Work to complete
Please duplicate the data below from its first line up to and including the line with "58: (384, 352)", leaving the pictures out of your copy.

Keypoint correspondence data:
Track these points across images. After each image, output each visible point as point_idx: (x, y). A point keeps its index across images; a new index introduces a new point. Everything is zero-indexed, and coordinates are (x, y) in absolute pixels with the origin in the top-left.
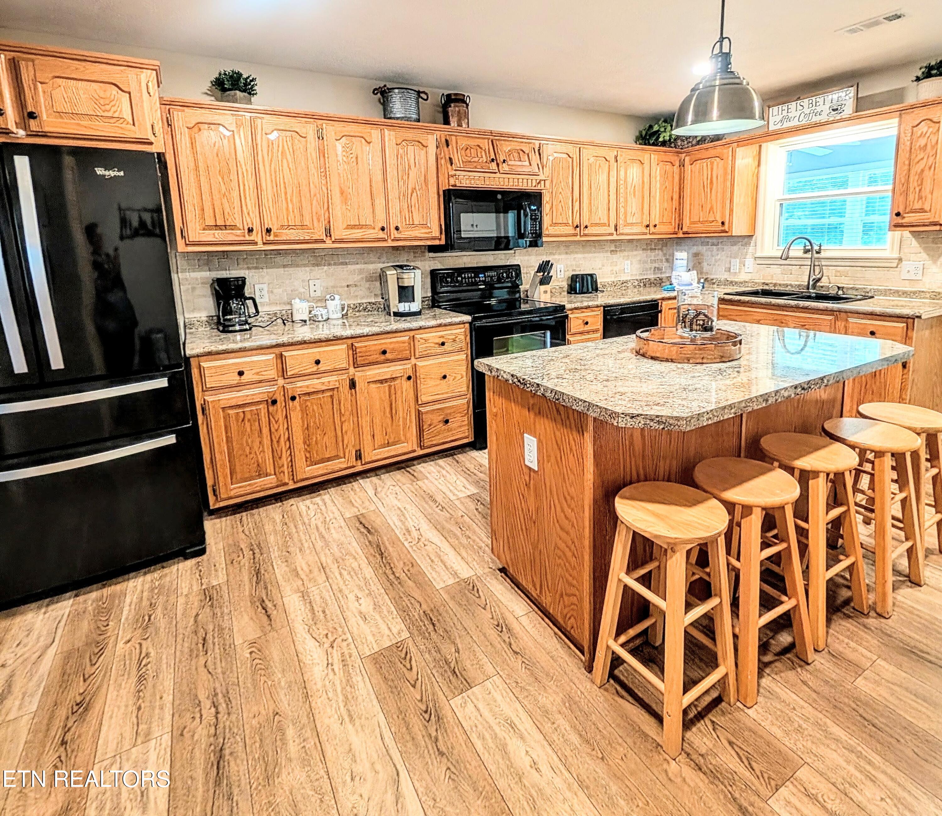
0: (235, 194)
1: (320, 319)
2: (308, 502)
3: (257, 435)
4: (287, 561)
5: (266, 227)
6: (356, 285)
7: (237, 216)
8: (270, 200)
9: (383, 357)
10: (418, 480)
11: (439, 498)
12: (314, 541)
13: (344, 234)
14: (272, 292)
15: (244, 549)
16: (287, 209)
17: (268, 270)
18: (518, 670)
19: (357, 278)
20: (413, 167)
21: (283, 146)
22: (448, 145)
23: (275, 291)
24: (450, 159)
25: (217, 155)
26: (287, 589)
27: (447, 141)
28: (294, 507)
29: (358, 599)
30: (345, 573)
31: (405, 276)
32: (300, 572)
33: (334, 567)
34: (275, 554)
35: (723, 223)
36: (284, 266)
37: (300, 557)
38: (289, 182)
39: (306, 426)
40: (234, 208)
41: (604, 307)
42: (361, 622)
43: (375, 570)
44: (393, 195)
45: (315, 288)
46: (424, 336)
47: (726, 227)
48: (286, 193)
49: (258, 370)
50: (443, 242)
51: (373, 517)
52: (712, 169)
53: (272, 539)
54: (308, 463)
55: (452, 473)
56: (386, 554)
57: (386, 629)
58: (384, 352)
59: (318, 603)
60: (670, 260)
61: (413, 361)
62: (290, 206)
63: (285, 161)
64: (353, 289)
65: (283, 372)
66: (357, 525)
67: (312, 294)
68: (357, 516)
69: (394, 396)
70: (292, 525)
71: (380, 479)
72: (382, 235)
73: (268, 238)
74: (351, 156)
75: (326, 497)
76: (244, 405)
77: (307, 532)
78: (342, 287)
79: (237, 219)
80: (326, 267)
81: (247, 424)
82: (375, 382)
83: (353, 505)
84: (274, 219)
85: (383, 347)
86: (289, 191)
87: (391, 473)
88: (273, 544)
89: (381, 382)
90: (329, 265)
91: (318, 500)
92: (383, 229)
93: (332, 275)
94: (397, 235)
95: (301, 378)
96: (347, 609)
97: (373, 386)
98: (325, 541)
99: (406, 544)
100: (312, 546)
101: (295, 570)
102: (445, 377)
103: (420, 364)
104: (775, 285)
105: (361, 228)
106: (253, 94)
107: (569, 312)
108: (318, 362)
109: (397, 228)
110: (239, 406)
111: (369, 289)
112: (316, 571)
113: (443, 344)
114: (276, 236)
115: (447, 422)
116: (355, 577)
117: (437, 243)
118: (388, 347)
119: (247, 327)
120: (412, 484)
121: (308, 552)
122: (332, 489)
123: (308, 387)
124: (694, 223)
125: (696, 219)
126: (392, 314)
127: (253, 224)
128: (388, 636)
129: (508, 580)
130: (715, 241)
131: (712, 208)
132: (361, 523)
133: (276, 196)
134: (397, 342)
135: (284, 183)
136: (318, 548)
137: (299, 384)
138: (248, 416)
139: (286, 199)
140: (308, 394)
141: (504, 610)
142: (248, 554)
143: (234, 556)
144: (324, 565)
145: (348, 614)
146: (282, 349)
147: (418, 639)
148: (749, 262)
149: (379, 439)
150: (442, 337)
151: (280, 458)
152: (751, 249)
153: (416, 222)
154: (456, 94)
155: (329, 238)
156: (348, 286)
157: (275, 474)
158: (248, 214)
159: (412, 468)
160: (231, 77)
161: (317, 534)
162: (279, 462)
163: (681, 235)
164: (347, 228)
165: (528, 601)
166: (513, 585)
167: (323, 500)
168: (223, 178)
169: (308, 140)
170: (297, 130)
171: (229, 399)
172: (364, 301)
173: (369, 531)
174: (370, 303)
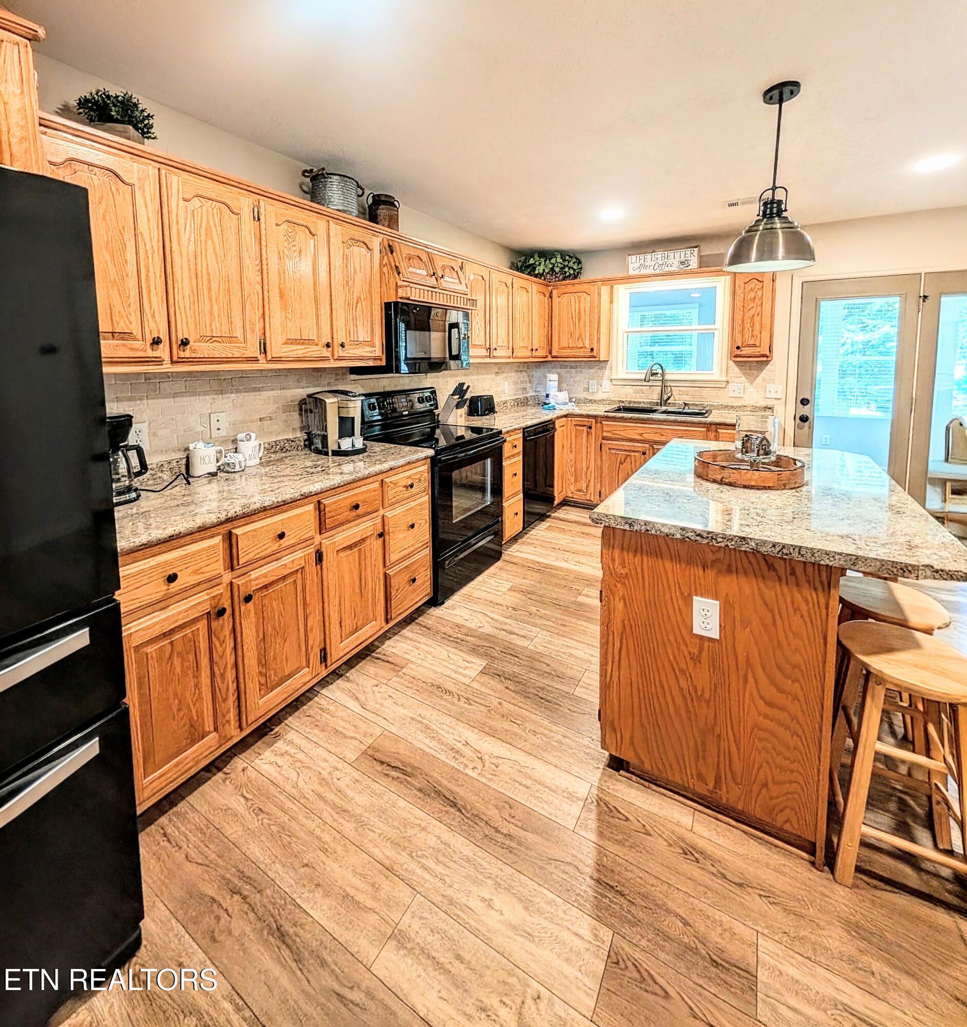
0: (132, 282)
1: (237, 468)
2: (268, 754)
3: (191, 675)
4: (318, 885)
5: (180, 337)
6: (271, 418)
7: (135, 318)
8: (187, 298)
9: (354, 513)
10: (402, 668)
11: (450, 686)
12: (335, 824)
13: (283, 350)
14: (155, 435)
15: (217, 898)
16: (211, 313)
17: (150, 401)
18: (766, 911)
19: (272, 408)
20: (358, 271)
21: (208, 222)
22: (392, 252)
23: (161, 433)
24: (397, 267)
25: (104, 219)
26: (364, 946)
27: (390, 246)
28: (251, 772)
29: (489, 904)
30: (431, 864)
31: (351, 404)
32: (360, 897)
33: (404, 858)
34: (285, 879)
35: (592, 350)
36: (175, 395)
37: (335, 866)
38: (215, 273)
39: (261, 635)
40: (129, 306)
41: (524, 429)
42: (529, 945)
43: (468, 836)
44: (338, 304)
45: (218, 425)
46: (394, 478)
47: (595, 353)
48: (209, 289)
49: (196, 567)
50: (384, 363)
51: (388, 745)
52: (579, 302)
53: (255, 850)
54: (262, 692)
55: (435, 646)
56: (460, 802)
57: (573, 937)
58: (357, 507)
59: (437, 944)
60: (543, 381)
61: (381, 512)
62: (215, 308)
63: (210, 243)
64: (266, 423)
65: (232, 562)
66: (379, 769)
67: (215, 434)
68: (365, 753)
69: (363, 563)
70: (270, 808)
71: (348, 680)
72: (326, 353)
73: (182, 354)
74: (294, 248)
75: (291, 736)
76: (172, 631)
77: (311, 812)
78: (252, 421)
79: (134, 323)
80: (233, 395)
81: (177, 661)
82: (344, 549)
83: (345, 736)
84: (191, 326)
85: (355, 500)
86: (214, 286)
87: (357, 667)
88: (268, 861)
89: (350, 547)
90: (238, 391)
91: (280, 745)
92: (328, 345)
93: (242, 406)
94: (341, 354)
95: (255, 565)
96: (489, 931)
97: (342, 554)
98: (352, 816)
99: (470, 772)
100: (338, 836)
101: (346, 896)
102: (412, 526)
103: (389, 514)
104: (630, 402)
105: (303, 344)
106: (148, 138)
107: (505, 436)
108: (282, 536)
109: (342, 345)
110: (164, 635)
111: (286, 421)
112: (380, 880)
113: (412, 486)
114: (194, 351)
115: (414, 580)
116: (451, 864)
117: (378, 363)
118: (358, 500)
119: (134, 495)
120: (397, 676)
121: (339, 849)
122: (290, 719)
123: (265, 576)
124: (563, 348)
125: (565, 345)
126: (330, 454)
127: (159, 332)
128: (587, 950)
129: (634, 778)
130: (573, 364)
131: (580, 336)
132: (382, 763)
133: (196, 292)
134: (368, 491)
135: (208, 274)
136: (352, 835)
137: (254, 575)
138: (179, 647)
139: (210, 298)
140: (266, 587)
141: (670, 826)
142: (233, 903)
143: (208, 921)
144: (387, 862)
145: (498, 940)
146: (229, 526)
147: (626, 930)
148: (606, 383)
149: (348, 624)
150: (409, 477)
151: (225, 700)
152: (607, 372)
153: (361, 339)
154: (386, 196)
155: (263, 355)
156: (261, 419)
157: (216, 729)
158: (153, 316)
159: (378, 651)
160: (122, 102)
161: (329, 809)
162: (223, 705)
163: (549, 359)
164: (286, 343)
165: (681, 799)
166: (646, 783)
167: (291, 742)
168: (113, 257)
169: (243, 218)
170: (229, 202)
171: (148, 628)
172: (280, 438)
173: (404, 773)
174: (287, 440)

Solution to this problem
Track these points across images. After each image, output each visible point as point_idx: (x, y). A point keeps its index across images; a new index introduces a new point. Everything is zero-indexed, and coordinates are (x, y) in absolute pixels with the origin in the top-left.
0: (235, 194)
1: (320, 319)
2: (308, 502)
3: (257, 435)
4: (287, 561)
5: (266, 227)
6: (356, 285)
7: (237, 216)
8: (270, 200)
9: (383, 357)
10: (418, 480)
11: (439, 498)
12: (314, 541)
13: (344, 234)
14: (272, 292)
15: (244, 549)
16: (287, 209)
17: (268, 270)
18: (518, 670)
19: (357, 278)
20: (413, 167)
21: (283, 146)
22: (448, 145)
23: (275, 291)
24: (450, 159)
25: (217, 155)
26: (287, 589)
27: (447, 141)
28: (294, 507)
29: (358, 599)
30: (345, 573)
31: (405, 276)
32: (300, 572)
33: (334, 567)
34: (275, 554)
35: (723, 223)
36: (284, 266)
37: (300, 557)
38: (289, 182)
39: (306, 426)
40: (234, 208)
41: (604, 307)
42: (361, 622)
43: (375, 570)
44: (393, 195)
45: (315, 288)
46: (424, 336)
47: (726, 227)
48: (286, 193)
49: (258, 370)
50: (443, 242)
51: (373, 517)
52: (712, 169)
53: (272, 539)
54: (308, 463)
55: (452, 473)
56: (386, 554)
57: (386, 629)
58: (384, 352)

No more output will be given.